**TRY IT:** Your reply should consist solely of the number of lines in the data that contain "pytorch".

Start of Block

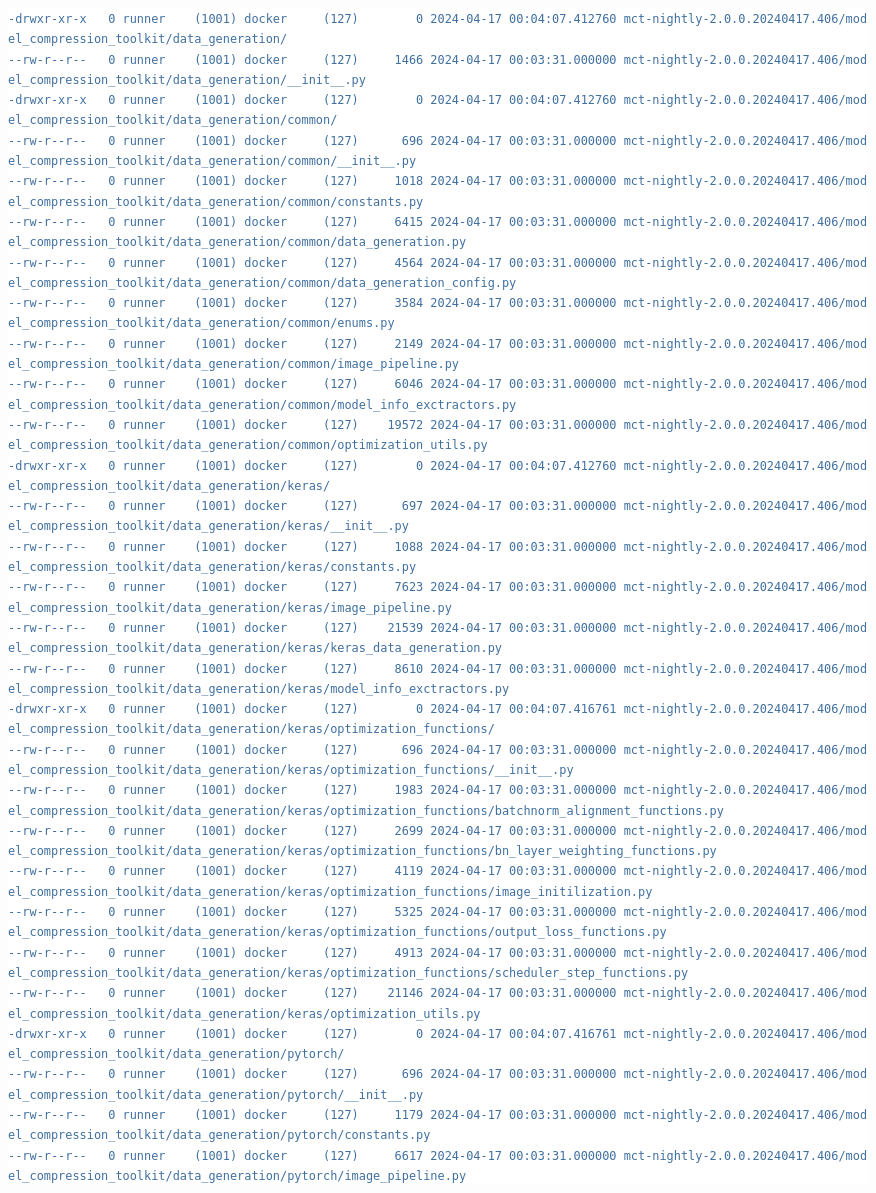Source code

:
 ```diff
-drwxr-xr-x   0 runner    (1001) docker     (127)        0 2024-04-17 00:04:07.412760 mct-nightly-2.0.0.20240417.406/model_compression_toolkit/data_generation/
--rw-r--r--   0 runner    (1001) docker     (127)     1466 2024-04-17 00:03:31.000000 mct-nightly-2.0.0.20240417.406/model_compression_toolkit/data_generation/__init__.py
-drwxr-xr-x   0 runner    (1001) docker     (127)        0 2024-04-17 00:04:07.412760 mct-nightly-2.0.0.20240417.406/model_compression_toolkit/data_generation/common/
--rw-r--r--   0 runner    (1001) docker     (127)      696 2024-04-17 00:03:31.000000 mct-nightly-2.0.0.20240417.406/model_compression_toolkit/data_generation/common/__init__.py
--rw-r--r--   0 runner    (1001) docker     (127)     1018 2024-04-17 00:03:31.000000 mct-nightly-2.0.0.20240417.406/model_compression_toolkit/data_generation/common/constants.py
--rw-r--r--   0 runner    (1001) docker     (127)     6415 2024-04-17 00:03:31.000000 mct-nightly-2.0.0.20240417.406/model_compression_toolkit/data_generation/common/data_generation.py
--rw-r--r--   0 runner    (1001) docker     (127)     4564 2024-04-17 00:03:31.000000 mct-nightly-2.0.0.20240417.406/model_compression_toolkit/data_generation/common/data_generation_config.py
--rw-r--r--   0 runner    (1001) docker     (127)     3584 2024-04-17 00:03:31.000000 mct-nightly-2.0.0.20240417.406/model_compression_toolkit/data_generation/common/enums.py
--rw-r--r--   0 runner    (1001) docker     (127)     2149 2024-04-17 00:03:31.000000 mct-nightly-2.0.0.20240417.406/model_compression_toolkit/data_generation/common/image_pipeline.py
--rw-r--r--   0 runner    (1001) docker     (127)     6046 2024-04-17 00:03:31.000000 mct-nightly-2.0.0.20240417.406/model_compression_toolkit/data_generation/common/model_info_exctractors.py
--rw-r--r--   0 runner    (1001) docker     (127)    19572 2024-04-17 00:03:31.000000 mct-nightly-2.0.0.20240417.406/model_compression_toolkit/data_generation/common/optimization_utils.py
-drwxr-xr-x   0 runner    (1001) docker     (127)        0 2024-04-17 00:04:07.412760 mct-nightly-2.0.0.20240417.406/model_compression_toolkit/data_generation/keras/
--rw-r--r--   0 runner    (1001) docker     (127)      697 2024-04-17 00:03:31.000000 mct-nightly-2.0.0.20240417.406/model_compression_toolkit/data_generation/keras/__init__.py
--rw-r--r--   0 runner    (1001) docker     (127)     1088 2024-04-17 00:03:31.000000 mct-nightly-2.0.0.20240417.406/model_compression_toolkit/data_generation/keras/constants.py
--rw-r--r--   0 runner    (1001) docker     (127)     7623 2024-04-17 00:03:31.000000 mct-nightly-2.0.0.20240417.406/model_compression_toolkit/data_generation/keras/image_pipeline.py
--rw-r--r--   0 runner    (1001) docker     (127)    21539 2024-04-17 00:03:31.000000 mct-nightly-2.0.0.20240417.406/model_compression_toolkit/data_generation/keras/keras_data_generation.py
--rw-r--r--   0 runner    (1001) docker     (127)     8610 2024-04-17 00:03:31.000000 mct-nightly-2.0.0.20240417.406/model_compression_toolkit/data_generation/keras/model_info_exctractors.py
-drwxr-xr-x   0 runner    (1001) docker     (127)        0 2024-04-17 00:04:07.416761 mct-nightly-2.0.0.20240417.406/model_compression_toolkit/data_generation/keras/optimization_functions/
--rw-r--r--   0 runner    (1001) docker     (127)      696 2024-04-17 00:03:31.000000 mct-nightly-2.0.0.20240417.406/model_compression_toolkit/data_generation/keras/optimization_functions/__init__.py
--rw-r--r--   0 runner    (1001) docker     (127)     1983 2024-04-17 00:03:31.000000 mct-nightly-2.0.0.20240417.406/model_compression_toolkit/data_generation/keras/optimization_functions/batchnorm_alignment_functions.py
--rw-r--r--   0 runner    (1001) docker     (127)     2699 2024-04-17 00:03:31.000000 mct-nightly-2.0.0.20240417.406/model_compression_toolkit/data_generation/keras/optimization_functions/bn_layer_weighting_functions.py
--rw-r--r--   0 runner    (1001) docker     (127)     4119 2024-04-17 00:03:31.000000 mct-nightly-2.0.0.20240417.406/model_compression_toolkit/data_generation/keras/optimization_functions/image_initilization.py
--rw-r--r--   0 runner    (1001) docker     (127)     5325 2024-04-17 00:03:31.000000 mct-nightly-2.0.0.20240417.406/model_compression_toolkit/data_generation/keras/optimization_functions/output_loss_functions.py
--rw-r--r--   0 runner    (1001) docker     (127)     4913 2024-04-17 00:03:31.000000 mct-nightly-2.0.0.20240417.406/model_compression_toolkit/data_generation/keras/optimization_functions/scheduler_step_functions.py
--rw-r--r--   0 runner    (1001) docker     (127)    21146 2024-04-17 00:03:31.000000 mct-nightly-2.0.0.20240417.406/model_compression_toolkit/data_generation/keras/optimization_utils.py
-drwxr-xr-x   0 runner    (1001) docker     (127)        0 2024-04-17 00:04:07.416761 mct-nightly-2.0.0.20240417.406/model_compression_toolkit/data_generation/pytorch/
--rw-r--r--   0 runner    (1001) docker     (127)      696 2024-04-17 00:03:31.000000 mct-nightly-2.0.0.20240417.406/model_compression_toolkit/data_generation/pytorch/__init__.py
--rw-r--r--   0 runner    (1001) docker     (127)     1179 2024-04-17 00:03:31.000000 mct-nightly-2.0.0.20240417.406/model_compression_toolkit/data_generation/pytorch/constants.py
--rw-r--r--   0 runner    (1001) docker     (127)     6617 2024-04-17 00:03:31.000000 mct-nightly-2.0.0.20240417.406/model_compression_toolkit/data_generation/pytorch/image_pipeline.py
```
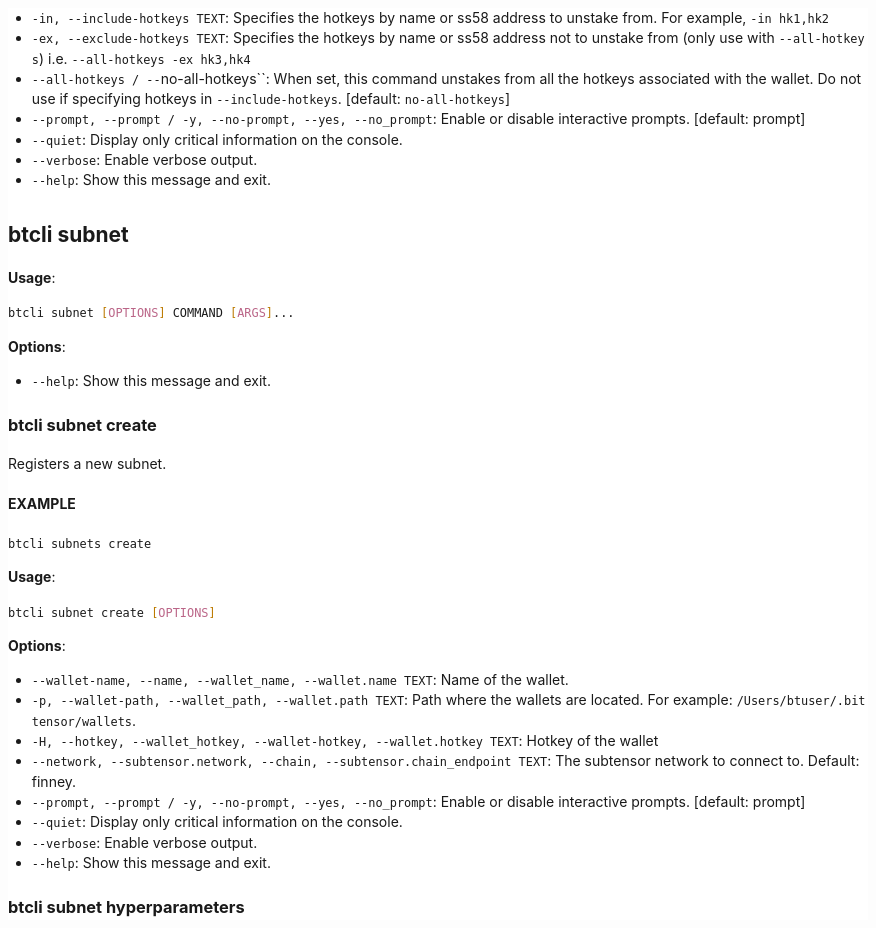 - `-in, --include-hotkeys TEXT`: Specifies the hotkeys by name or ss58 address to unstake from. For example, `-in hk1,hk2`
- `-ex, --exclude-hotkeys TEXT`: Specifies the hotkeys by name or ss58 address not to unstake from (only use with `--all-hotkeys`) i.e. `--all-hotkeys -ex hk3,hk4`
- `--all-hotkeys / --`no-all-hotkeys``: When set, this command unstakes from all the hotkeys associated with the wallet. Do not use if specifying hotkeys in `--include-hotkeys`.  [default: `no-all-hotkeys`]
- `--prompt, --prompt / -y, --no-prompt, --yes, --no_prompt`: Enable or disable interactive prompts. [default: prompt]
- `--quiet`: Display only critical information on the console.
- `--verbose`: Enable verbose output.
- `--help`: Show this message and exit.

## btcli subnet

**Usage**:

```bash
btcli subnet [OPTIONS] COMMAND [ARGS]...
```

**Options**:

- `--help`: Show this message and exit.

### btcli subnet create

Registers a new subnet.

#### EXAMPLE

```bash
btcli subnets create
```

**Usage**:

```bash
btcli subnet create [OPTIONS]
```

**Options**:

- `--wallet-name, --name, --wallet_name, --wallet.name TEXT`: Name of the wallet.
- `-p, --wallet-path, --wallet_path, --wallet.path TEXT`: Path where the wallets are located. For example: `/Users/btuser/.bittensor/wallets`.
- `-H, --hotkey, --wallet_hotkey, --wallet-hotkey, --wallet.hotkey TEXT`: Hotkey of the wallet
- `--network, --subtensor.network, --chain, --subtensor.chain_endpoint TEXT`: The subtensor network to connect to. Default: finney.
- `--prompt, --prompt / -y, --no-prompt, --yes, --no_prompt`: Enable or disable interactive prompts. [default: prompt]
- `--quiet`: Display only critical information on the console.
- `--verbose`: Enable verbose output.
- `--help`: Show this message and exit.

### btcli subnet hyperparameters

End of Block
Start of Block

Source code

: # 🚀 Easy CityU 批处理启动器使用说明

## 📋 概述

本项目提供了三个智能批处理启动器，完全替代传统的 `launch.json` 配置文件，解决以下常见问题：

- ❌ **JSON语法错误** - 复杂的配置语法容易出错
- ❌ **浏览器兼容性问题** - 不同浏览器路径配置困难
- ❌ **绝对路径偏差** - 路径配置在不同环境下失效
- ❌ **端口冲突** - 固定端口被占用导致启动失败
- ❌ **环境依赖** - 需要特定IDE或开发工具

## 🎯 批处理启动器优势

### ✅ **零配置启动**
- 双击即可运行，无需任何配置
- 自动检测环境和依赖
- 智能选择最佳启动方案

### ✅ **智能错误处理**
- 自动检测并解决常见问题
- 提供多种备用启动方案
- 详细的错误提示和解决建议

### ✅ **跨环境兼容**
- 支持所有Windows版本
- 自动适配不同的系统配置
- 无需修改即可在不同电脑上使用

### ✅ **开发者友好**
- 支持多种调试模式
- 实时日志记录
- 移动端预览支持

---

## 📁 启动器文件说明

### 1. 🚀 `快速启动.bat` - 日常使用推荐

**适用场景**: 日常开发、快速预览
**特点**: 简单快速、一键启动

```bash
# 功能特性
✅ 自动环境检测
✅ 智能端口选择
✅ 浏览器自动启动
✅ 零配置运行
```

End of Block

**RESULT BELOW:** 4